Non, je n’irai pas la chercher ma photo agrandie en carte postale. Ni demain (après 16 heures) ni un autre jour. Primo, 3 francs c’est cher. Ensuite, ce ticket me paraît bien vieux, je l’ai retrouvé dans un livre que je n’avais pas ouvert depuis… fort longtemps. Je ne sais pas, je ne me souviens de rien, ni du livre, ni du temps passé, et je n’ai pas la moindre idée de qui doit se trouver sur cette photo. Moi-même j’imagine mais en compagnie de qui ? Une femme, une jeune fille plus probablement puisque j’ai très tôt cessé d’immortaliser mes conquêtes. Pauvres conquêtes, pauvres territoires, pauvre conquérant surtout.

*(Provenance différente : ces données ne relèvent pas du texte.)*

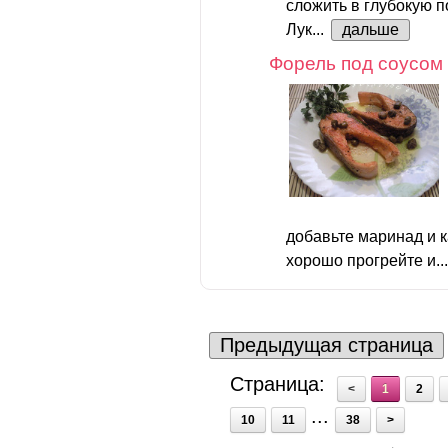
сложить в глубокую п
Лук...
дальше
Форель под соусом
добавьте маринад и 
хорошо прогрейте и..
Предыдущая страница
Страница:
<
1
2
...
10
11
38
>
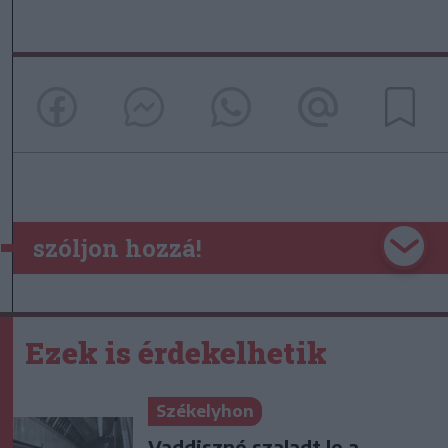
szóljon hozzá!
Ezek is érdekelhetik
Székelyhon
Vaddisznó szaladt le a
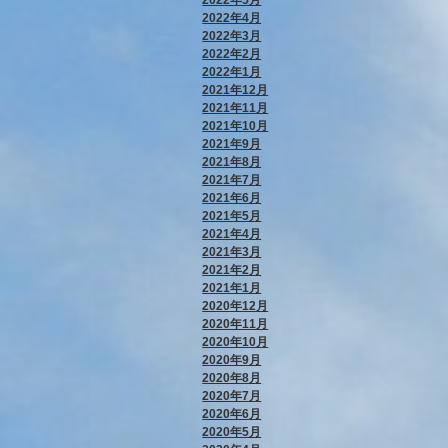
2022年4月
2022年3月
2022年2月
2022年1月
2021年12月
2021年11月
2021年10月
2021年9月
2021年8月
2021年7月
2021年6月
2021年5月
2021年4月
2021年3月
2021年2月
2021年1月
2020年12月
2020年11月
2020年10月
2020年9月
2020年8月
2020年7月
2020年6月
2020年5月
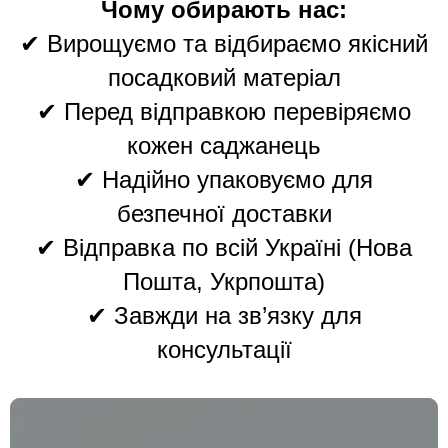
Чому обирають нас:
✔ Вирощуємо та відбираємо якісний
посадковий матеріал
✔ Перед відправкою перевіряємо
кожен саджанець
✔ Надійно упаковуємо для
безпечної доставки
✔ Відправка по всій Україні (Нова
Пошта, Укрпошта)
✔ Завжди на зв’язку для
консультації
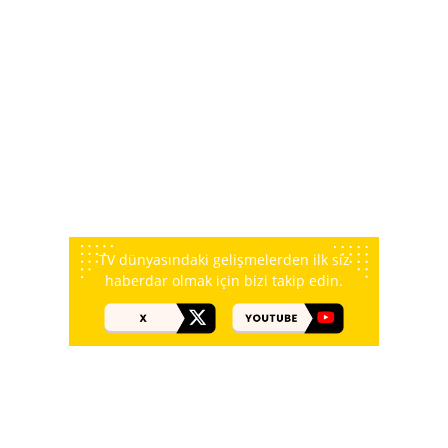
TV dünyasındaki gelişmelerden ilk siz
haberdar olmak için bizi takip edin.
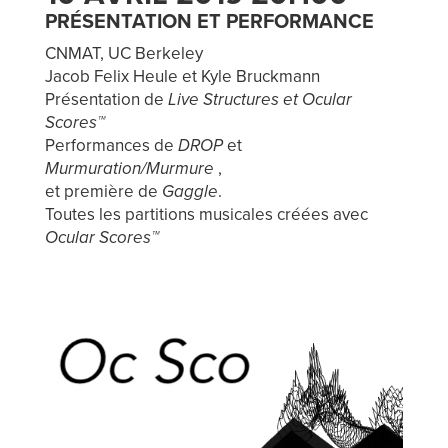
PRÉSENTATION ET PERFORMANCE
CNMAT, UC Berkeley
Jacob Felix Heule et Kyle Bruckmann
Présentation de
Live Structures et Ocular
Scores™
Performances de
DROP
et
Murmuration/Murmure
,
et première de
Gaggle
.
Toutes les partitions musicales créées avec
Ocular Scores™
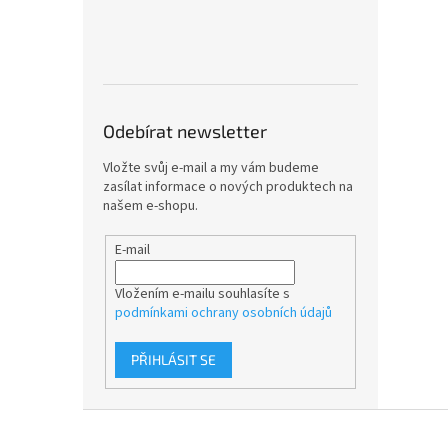
Odebírat newsletter
Vložte svůj e-mail a my vám budeme
zasílat informace o nových produktech na
našem e-shopu.
E-mail
Vložením e-mailu souhlasíte s
podmínkami ochrany osobních údajů
PŘIHLÁSIT SE
Z
á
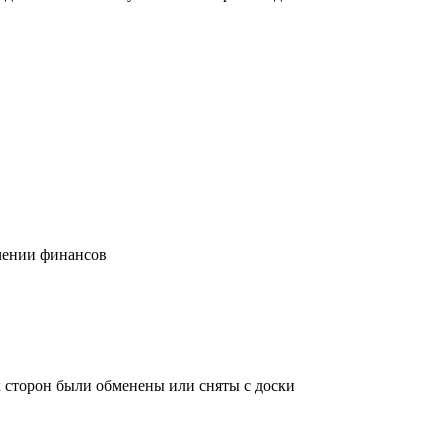
учении финансов
х сторон были обменены или сняты с доски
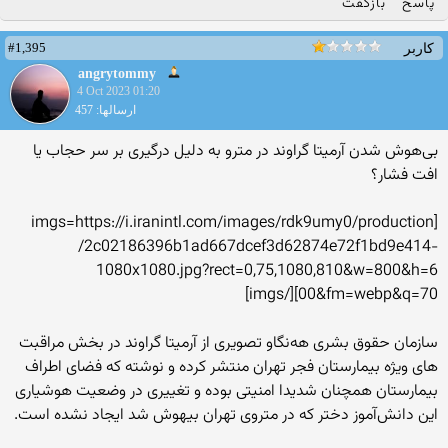
پاسخ
بازگفت
#1,395
کاربر
angrytommy
4 Oct 2023 01:20
ارسالها: 457
بی‌هوش شدن آرمیتا گراوند در مترو به دلیل درگیری بر سر حجاب یا
افت فشار؟
m/images/rdk9umy0/production
[imgs=https://i.iranintl.co
/2c02186396b1ad667dcef3d6287
4e72f1bd9e414-
1080x1080.jpg?
rect=0,75,1080,810&w=800&h=6
00&fm=webp&q=70][/imgs]
سازمان حقوق بشری هه‌نگاو تصویری از آرمیتا گراوند در بخش مراقبت
های ویژه بیمارستان فجر تهران منتشر کرده و نوشته که فضای اطراف
بیمارستان همچنان شدیدا امنیتی بوده و تغییری در وضعیت هوشیاری
این دانش‌آموز دختر که در متروی تهران بیهوش شد ایجاد نشده است.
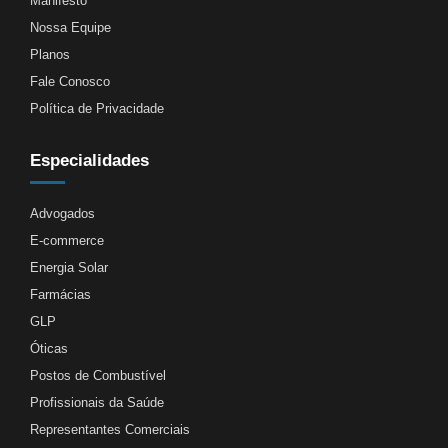
Manifesto
Nossa Equipe
Planos
Fale Conosco
Política de Privacidade
Especialidades
Advogados
E-commerce
Energia Solar
Farmácias
GLP
Óticas
Postos de Combustível
Profissionais da Saúde
Representantes Comerciais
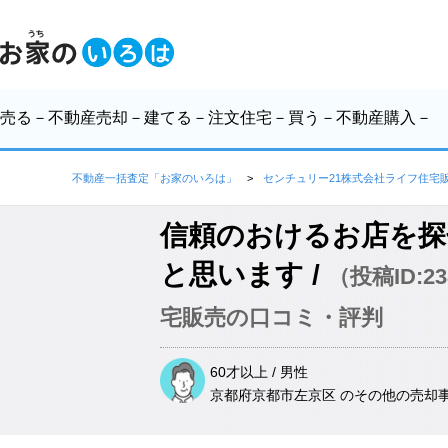
売る
－不動産売却－
建てる
－注文住宅－
買う
－不動産購入－
不動産一括査定「お家のいろは」
センチュリー21株式会社ライフ住宅
信頼のおけるお店を探
と思います /
（投稿ID:
宅販売の口コミ・評判
60才以上 / 男性
京都府京都市左京区 のその他
の売却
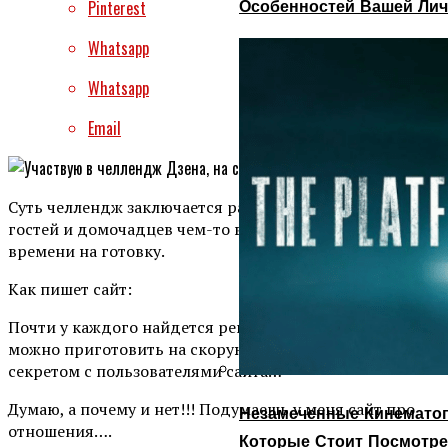
Особенностей Вашей Лич
Pinterest
Whatsapp
Whatsapp
Email
Суть челлендж заключается рассказать как угостить
гостей и домочадцев чем-то вкусным, если нет
времени на готовку.
Как пишет сайт:
Почти у каждого найдется рецепт блюда, которое
можно приготовить на скорую руку.Поделитесь своим
секретом с пользователями сайта…
Думаю, а почему и нет!!! Подумаешь у меня сайт про
Незамеченные Кинематог
отношения….
Которые Стоит Посмотре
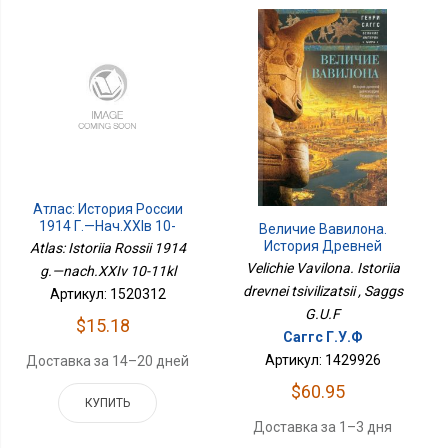
Атлас: История России
1914 Г.—Нач.XXIв 10-
Величие Вавилона.
11кл
История Древней
Atlas: Istoriia Rossii 1914
Цивилизации
Velichie Vavilona. Istoriia
g.—nach.XXIv 10-11kl
drevnei tsivilizatsii , Saggs
Артикул: 1520312
G.U.F
$15.18
Саггс Г.У.Ф
Артикул: 1429926
Доставка за 14–20 дней
$60.95
КУПИТЬ
Доставка за 1–3 дня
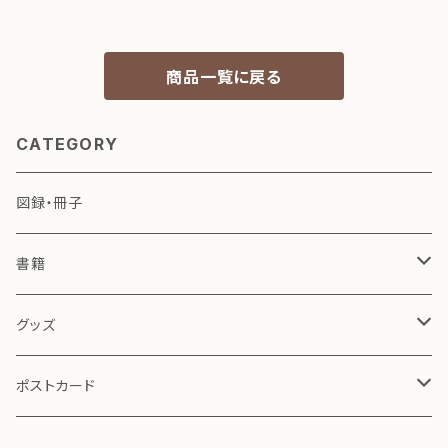
商品一覧に戻る
CATEGORY
図録・冊子
書籍
小林一三 関連
グッズ
演劇・役者絵 関連
文具
ポストカード
その他
お茶道具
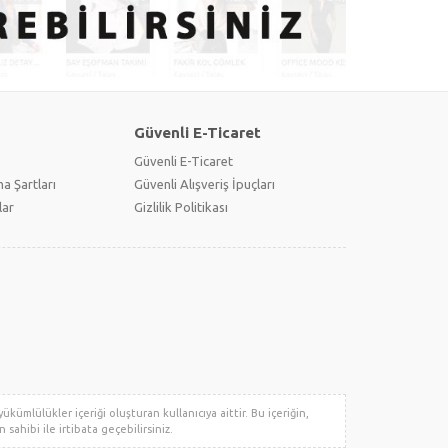
Güvenli E-Ticaret
Güvenli E-Ticaret
a Şartları
Güvenli Alışveriş İpuçları
lar
Gizlilik Politikası
kümlülükler içeriği oluşturan kullanıcıya aittir. Bu içeriğin,
 sahibi ile irtibata geçebilirsiniz.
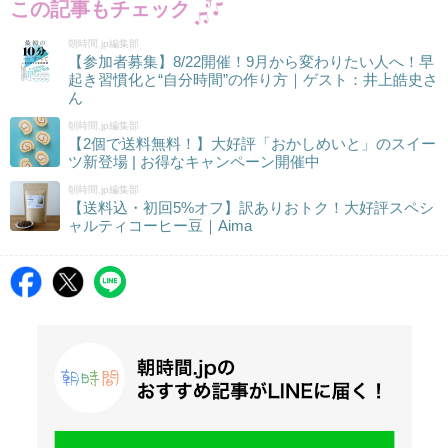
この記事もチェック
朝時間.jp編集部
【参加者募集】8/22開催！9月から変わりたい人へ！早
起き習慣化と“自分時間”の作り方｜ゲスト：井上皓史さ
ん
朝時間.jp編集部
【2個で送料無料！】大好評「おかしめいと」のスイー
ツ新登場 | お得なキャンペーン開催中
朝時間.jp編集部
【送料込・初回5%オフ】訳ありおトク！大好評スペシ
ャルティコーヒー豆｜Aima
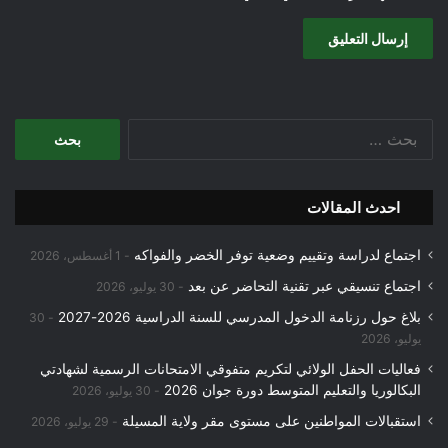
البحث
عن:
احدث المقالات
اجتماع لدراسة وتقييم وضعية توفر الخضر والفواكه
1 أغسطس، 2026
اجتماع تنسيقي عبر تقنية التحاضر عن بعد
30 يوليو، 2026
بلاغ حول رزنامة الدخول المدرسي للسنة الدراسية 2026-2027
30
يوليو، 2026
فعاليات الحفل الولائي لتكريم متفوقي الامتحانات الرسمية لشهادتي
البكالوريا والتعليم المتوسط دورة جوان 2026
30 يوليو، 2026
استقبالات المواطنين على مستوى مقر ولاية المسيلة
29 يوليو، 2026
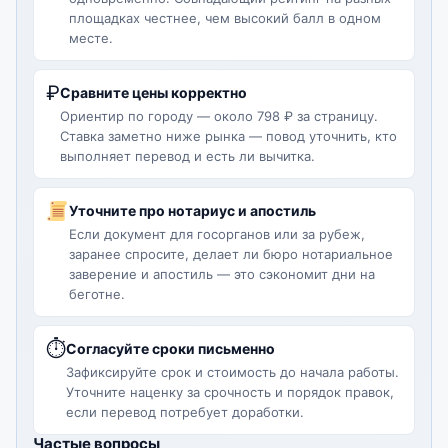
площадках честнее, чем высокий балл в одном
месте.
₽
Сравните цены корректно
Ориентир по городу — около 798 ₽ за страницу.
Ставка заметно ниже рынка — повод уточнить, кто
выполняет перевод и есть ли вычитка.
Уточните про нотариус и апостиль
Если документ для госорганов или за рубеж,
заранее спросите, делает ли бюро нотариальное
заверение и апостиль — это сэкономит дни на
беготне.
⏱
Согласуйте сроки письменно
Зафиксируйте срок и стоимость до начала работы.
Уточните наценку за срочность и порядок правок,
если перевод потребует доработки.
Частые вопросы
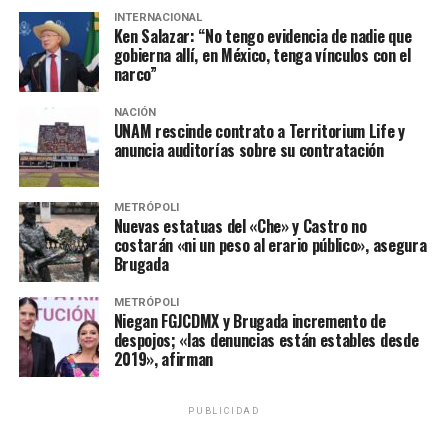
INTERNACIONAL
Ken Salazar: “No tengo evidencia de nadie que
gobierna allí, en México, tenga vínculos con el
narco”
NACIÓN
UNAM rescinde contrato a Territorium Life y
anuncia auditorías sobre su contratación
METRÓPOLI
Nuevas estatuas del «Che» y Castro no
costarán «ni un peso al erario público», asegura
Brugada
METRÓPOLI
Niegan FGJCDMX y Brugada incremento de
despojos; «las denuncias están estables desde
2019», afirman
PUBLICIDAD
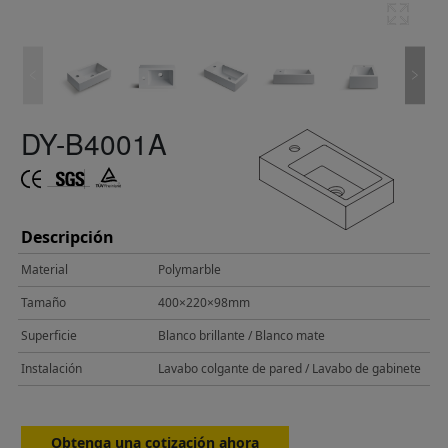
DY-B4001A
Descripción
Material
Polymarble
Tamaño
400×220×98mm
Superficie
Blanco brillante / Blanco mate
Instalación
Lavabo colgante de pared / Lavabo de gabinete
Obtenga una cotización ahora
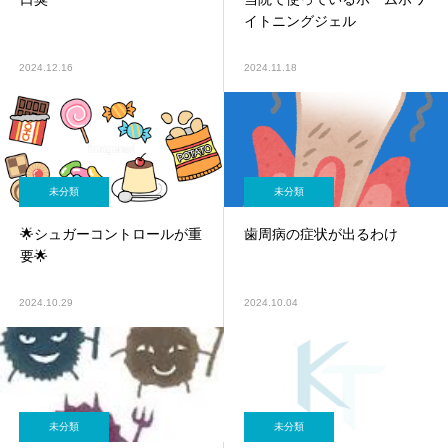
イトニングジェル
2024.12.16
2024.11.18
未分類
未分類
🌟シュガーコントロールが重
歯周病の症状が出るわけ
要🌟
2024.10.29
2024.10.04
未分類
未分類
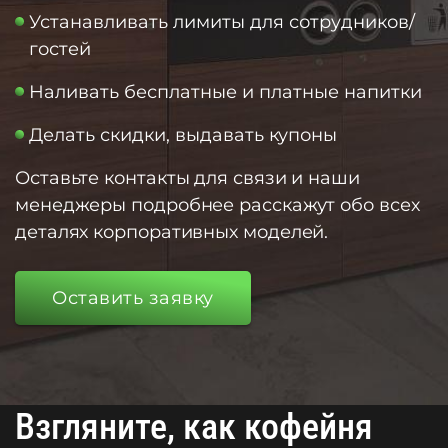
Устанавливать лимиты для сотрудников/
гостей
Наливать бесплатные и платные напитки
Делать скидки, выдавать купоны
Оставьте контакты для связи и наши
менеджеры подробнее расскажут обо всех
деталях корпоративных моделей.
Оставить заявку
Взгляните, как кофейня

Donc, non, je n’irai pas. Je n’y tiens plus à la voir ma bête jeunesse en peinture, ni celle des autres surtout. Une fois, une seule, j’ai cherché à retrouver mon premier amour. Grossière erreur. Je me souviens avoir eu bien du mal à essayer de deviner sous les traits de cette mère de famille peu aimable, aboyant après ses quatre enfants, ceux de la jeune fille en robe légère d’autrefois, celle qui à elle seule sauvait mes étés solitaires. Fichue, bouffie, foutue, c’est tout ce que j’ai pensé d’elle. Et même si c’est mon tour maintenant de l’être, fichu, bouffi, foutu, peu importe. M’en fiche moi, de moi.
Bon, je vais y courir chercher cette photo. Reste à trouver ces trois francs.